At the moment, we know we are looking at the correct family group where Reuben is concerned. There are two misgivings. The first is that Reuben is never mentioned in any of the probate records found to-date for Ruth or George. The second? We can’t find a baptism record for him in York or Brunswick Counties in Virginia. Basic things like these always makes me uneasy.

Let’s back up for a minute. We know that Reuben arrived in Edgefield County, South Carolina from Virginia. We know he married Peninah Jordan in Brunswick County, Virginia in 1764 via their marriage records. Their three eldest children were born in Virginia, which we confirmed through baptismal records. They were in Edgefield County by 1773, where their daughter, Keziah, was born.

Reuben didn’t arrive in Edgefield alone. He removed himself from Virginia with a whole host of Holloway cousins from Virginia just before the outbreak of the Revolutionary War. If George and Peninah are truly his parents, Reuben would have also arrived in Edgefield with some of his siblings. Again, this all initially points to this specific group of Holloways as being Reuben’s immediate and close kin.

On the up-side, my sister and I, as well as other DNA cousins, are matching descendants of George Holloway’s parents (John Holloway and Mary Pharo), as well as John Holloway’s parents (Thomas Holloway and Anne Gartery), and Mary Pharo’s parents ( James Farra/Pharo and Mary Ann Murfin). As we dig more deeply into this branch, another picture is coming into focus. As much as this family group married into known and confirmed ancestral Quaker families – it also married into Quaker families neither I nor my researchers have ever come across before in the course of our research. Tracing these new Quaker family lines back anywhere from 5 to 8 generations show no known connection with the Quaker families my Harlans and Holloways married. In short, these new Quaker lines are stand-alone lines with no known links to any other families in my tree. We hope these stand-alone ancestral lines will help in the DNA segment matching work that needs to be done.

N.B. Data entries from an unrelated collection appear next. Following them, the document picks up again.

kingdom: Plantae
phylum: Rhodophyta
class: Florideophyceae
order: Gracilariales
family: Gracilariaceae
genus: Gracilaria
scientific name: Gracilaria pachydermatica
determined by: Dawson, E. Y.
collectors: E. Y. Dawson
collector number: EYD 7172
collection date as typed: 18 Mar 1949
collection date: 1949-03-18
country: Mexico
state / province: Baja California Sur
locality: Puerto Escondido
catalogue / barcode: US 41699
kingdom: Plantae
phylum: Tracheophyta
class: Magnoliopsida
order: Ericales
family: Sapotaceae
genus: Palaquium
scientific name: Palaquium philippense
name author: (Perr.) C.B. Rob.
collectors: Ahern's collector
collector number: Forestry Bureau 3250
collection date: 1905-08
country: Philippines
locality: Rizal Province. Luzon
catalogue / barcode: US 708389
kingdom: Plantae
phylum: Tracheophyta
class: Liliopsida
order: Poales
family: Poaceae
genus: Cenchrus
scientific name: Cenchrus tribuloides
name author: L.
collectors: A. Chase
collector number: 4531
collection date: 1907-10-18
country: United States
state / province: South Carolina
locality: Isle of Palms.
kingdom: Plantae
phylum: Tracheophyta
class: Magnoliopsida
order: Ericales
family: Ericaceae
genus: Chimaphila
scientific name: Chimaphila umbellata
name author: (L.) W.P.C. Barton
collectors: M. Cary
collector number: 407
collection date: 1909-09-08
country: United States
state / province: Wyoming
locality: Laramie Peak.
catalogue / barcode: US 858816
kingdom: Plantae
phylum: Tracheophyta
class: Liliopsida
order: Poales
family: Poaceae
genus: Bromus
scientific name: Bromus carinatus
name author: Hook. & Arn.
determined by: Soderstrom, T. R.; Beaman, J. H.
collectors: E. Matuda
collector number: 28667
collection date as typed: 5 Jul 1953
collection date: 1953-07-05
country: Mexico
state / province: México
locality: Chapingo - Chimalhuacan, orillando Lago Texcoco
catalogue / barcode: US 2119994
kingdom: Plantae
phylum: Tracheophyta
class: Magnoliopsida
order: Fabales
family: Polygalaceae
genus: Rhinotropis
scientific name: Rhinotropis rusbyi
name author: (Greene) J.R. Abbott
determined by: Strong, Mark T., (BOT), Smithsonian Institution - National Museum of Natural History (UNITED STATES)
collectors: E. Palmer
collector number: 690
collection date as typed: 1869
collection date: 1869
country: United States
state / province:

While we have answered some questions where George is concerned, much remains to be done. Hence the caveats we have put in George’s Ancestry.com profile.

Reben comments

The Genealogy Adventures team puts alerts like **See Comment** in profiles where a person’s ancestry is subject of speculation, or requires additional research. It really is best practice. It alerts other researchers that there is either an issue, or that more work needs to be done. People will still blindly copy what we have in our tree. However, we do all we can to place such alerts on the Genealogy Adventures public tree.

reuben's comments 2

The above is an example of the information we provide for other researchers to let them know the conclusions we have drawn, why/how we have drawn them, and to open up dialogue from other people researching the same families. Doing this – and being 100% transparent – has led to remarkable finds, clarification, and missing documentation being discovered.

This is a practice I wish more online genealogy service users would do. Yes, others will blindly add people with question marks into their tree. However, as genealogists, all we can do is be transparent and state that there are questions around a person’s parentage.